Hacía un buen rato que Diego se paseaba por el cuarto procurando controlar la indignación que le embargaba. Desde su silla, Bernardo seguía la conversación con los ojos clavados en su hermano, mandándole mensajes mentales. El primer impulso de Diego había sido buscar a Moncada para batirse con él, pero la mirada de Bernardo le hizo comprender que en esas circunstancias se requería más astucia que valor, aquella misión correspondía al Zorro y sería necesario llevarla a cabo con la cabeza fría. Sacó un pañuelo de encaje para secarse la frente con gesto afectado y suspiró.
– Iré a Monterrey a hablar con el gobernador. Es amigo de mi padre -propuso.
– Ya lo hice, Diego. Cuando don Alejandro fue arrestado, hablé personalmente con el gobernador, pero me contestó que no tiene autoridad sobre Moncada. Tampoco me escuchó cuando le sugerí que averiguara por qué mueren tantos presos en El Diablo -replicó el misionero.
– Entonces tendré que ir a México a ver al virrey.
– ¡Eso tardaría meses! -alegó el padre Mendoza.
Le costaba creer que el atrevido muchacho, a quien había traído al mundo con sus propias manos y visto crecer, se hubiese convertido en un dandi. España le había ablandado el cerebro y los músculos, era una vergüenza. Había rezado mucho para que Diego regresara a tiempo para salvar a su padre y la respuesta a sus oraciones era ese pisaverde con pañuelito de encaje. Apenas lograba disimular el desprecio que el joven le provocaba.
El misionero hizo avisar a Isabel y Nuria de que la cena esperaba y los cuatro se sentaron a la mesa. Una india trajo una paila de greda con una mazamorra de maíz y unos trozos de carne hervida, dura y sosa como suela. No había pan, vino, ni vegetales, incluso faltaba café, el único vicio que se permitía el padre Mendoza. Estaban comiendo en silencio, cuando oyeron ruido de cascos y voces en el patio y momentos más tarde irrumpió en la sala un grupo de hombres uniformados al mando de Rafael Moncada.

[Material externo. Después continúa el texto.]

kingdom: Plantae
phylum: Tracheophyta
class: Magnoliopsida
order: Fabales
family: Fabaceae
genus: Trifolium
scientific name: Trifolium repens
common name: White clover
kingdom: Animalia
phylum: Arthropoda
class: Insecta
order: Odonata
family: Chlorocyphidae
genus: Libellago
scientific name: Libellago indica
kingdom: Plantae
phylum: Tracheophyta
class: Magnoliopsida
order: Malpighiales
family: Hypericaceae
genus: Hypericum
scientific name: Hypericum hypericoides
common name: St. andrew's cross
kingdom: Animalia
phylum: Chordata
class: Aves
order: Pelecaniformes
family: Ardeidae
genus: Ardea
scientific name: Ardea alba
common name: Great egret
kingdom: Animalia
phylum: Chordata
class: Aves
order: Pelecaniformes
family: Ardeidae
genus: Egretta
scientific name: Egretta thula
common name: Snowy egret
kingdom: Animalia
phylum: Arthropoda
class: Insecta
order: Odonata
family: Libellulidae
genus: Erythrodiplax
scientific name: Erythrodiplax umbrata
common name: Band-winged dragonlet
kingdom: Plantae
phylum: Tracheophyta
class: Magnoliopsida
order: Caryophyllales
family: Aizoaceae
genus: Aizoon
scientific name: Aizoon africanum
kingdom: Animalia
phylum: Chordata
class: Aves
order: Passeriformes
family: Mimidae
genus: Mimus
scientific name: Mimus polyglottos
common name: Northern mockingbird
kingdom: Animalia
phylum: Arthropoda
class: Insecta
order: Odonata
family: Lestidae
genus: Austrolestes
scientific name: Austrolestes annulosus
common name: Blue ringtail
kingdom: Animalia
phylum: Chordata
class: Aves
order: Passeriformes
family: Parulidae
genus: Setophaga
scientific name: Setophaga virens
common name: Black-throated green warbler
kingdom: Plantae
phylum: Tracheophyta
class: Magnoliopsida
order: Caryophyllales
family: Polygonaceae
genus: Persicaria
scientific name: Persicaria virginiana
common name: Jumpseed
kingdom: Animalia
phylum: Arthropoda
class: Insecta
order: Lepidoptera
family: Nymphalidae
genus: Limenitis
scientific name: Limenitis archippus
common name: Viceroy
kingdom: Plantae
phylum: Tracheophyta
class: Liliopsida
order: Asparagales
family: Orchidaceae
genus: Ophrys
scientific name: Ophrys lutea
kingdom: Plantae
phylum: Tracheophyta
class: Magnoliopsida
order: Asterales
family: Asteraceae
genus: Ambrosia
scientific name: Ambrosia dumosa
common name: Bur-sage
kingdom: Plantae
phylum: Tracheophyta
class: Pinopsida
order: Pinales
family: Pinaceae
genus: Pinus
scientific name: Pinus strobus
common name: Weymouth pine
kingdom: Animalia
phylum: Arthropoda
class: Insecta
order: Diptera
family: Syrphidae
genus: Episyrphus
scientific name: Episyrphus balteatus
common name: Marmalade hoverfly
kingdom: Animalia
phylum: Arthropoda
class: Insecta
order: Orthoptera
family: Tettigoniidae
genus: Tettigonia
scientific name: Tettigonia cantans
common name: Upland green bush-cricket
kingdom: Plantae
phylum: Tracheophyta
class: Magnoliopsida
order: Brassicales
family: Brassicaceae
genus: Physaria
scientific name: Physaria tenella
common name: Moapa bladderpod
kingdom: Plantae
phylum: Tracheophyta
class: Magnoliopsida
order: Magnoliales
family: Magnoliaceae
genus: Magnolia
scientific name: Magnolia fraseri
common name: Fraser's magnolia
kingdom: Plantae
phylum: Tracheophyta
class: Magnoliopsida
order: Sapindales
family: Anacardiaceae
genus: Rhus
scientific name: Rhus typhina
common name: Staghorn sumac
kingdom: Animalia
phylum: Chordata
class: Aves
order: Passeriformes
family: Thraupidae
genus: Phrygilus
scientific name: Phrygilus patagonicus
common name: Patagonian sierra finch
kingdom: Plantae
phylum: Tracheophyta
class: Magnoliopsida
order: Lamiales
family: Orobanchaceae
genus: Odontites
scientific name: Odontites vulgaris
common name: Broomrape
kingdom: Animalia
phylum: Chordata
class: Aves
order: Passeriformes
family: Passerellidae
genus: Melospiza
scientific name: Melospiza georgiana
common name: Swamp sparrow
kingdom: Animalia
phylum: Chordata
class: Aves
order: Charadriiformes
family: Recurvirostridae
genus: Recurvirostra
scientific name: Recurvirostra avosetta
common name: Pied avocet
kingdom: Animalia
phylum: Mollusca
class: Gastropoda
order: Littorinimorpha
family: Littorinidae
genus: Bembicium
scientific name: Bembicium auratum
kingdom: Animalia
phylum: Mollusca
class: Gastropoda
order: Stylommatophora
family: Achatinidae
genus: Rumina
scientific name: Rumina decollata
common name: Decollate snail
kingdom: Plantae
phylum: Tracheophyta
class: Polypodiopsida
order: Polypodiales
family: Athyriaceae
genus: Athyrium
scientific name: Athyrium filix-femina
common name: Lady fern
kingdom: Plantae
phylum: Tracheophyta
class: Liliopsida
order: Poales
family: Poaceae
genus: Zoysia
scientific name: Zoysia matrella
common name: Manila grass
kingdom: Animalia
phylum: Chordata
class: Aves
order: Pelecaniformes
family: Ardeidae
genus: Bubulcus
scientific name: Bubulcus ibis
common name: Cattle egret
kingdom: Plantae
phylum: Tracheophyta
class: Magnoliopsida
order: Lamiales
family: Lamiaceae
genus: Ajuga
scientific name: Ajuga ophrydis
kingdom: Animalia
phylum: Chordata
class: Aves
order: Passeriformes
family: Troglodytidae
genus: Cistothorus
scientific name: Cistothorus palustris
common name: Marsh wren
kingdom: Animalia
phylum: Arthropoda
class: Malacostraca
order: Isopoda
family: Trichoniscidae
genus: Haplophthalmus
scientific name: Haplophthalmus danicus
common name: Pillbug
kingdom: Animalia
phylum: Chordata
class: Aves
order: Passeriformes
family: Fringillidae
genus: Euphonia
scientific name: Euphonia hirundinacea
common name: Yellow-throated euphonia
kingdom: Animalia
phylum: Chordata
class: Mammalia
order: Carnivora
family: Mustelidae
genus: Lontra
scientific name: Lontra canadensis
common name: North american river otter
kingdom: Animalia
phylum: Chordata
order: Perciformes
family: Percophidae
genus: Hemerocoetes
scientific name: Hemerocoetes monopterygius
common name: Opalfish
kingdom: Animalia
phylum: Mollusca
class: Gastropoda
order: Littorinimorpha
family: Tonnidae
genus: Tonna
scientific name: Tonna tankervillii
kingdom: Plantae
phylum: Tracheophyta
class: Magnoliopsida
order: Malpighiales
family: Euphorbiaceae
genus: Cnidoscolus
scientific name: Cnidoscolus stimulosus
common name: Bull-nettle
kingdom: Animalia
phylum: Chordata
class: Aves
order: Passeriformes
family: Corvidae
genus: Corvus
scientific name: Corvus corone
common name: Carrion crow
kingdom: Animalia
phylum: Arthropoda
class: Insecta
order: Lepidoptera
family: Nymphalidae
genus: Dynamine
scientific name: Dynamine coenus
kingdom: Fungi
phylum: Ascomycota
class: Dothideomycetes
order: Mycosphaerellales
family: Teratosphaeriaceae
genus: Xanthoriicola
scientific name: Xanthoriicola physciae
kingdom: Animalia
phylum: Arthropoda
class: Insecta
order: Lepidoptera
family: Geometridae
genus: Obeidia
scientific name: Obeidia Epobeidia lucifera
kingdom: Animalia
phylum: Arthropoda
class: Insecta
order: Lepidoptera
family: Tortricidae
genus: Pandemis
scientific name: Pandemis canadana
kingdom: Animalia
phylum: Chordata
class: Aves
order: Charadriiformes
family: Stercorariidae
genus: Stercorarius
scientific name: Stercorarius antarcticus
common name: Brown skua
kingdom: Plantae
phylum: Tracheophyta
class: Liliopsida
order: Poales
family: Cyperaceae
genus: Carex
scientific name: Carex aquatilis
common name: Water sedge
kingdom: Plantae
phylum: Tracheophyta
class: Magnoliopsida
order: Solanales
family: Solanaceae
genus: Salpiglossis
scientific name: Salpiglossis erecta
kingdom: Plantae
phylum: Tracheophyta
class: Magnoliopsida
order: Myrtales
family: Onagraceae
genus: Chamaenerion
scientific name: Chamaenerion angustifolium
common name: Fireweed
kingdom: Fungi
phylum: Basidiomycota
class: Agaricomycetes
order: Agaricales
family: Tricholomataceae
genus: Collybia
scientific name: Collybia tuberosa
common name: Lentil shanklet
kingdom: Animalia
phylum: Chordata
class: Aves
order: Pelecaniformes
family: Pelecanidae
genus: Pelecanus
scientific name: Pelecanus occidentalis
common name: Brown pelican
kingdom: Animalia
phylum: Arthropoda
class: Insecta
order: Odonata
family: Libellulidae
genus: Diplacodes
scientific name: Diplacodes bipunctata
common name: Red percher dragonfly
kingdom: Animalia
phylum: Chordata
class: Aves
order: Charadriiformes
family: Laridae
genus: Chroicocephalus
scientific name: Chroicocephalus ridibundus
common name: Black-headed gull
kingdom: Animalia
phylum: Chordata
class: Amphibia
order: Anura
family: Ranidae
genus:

– ¡Excelencia! ¡Qué sorpresa! -exclamó Diego sin ponerse de pie.
– Acabo de enterarme de su llegada -replicó Moncada, buscando a Juliana con la mirada.
– Aquí estamos, tal como le prometimos en Barcelona, señor Moncada. ¿Puedo saber cómo salió de la cámara secreta? -le preguntó Isabel, burlona.
– ¿Dónde está su hermana? -la interrumpió Moncada.
– ¡Ah! Se encuentra en Nueva Orleáns. Tengo el placer de notificarle que Juliana está felizmente casada.
– ¡Casada! ¡No puede ser! ¿Con quién? -gritó el despechado pretendiente.
– Con un adinerado y guapo hombre de negocios que logró enamorarla a primera vista -explicó Isabel con la expresión más inocente del mundo.
Rafael Moncada dio un puñetazo sobre la mesa y apretó los labios para no soltar una retahila de improperios. No podía creer que Juliana se le hubiera escurrido de las manos una vez más. Había cruzado el mundo, dejado su puesto en la Corte y postergado su carrera por ella. Era tanta su furia, que en ese instante la hubiera estrangulado con sus propias manos. Diego aprovechó la pausa para acercarse a un sargento gordo y sudoroso, que lo miraba con ojos de perro manso.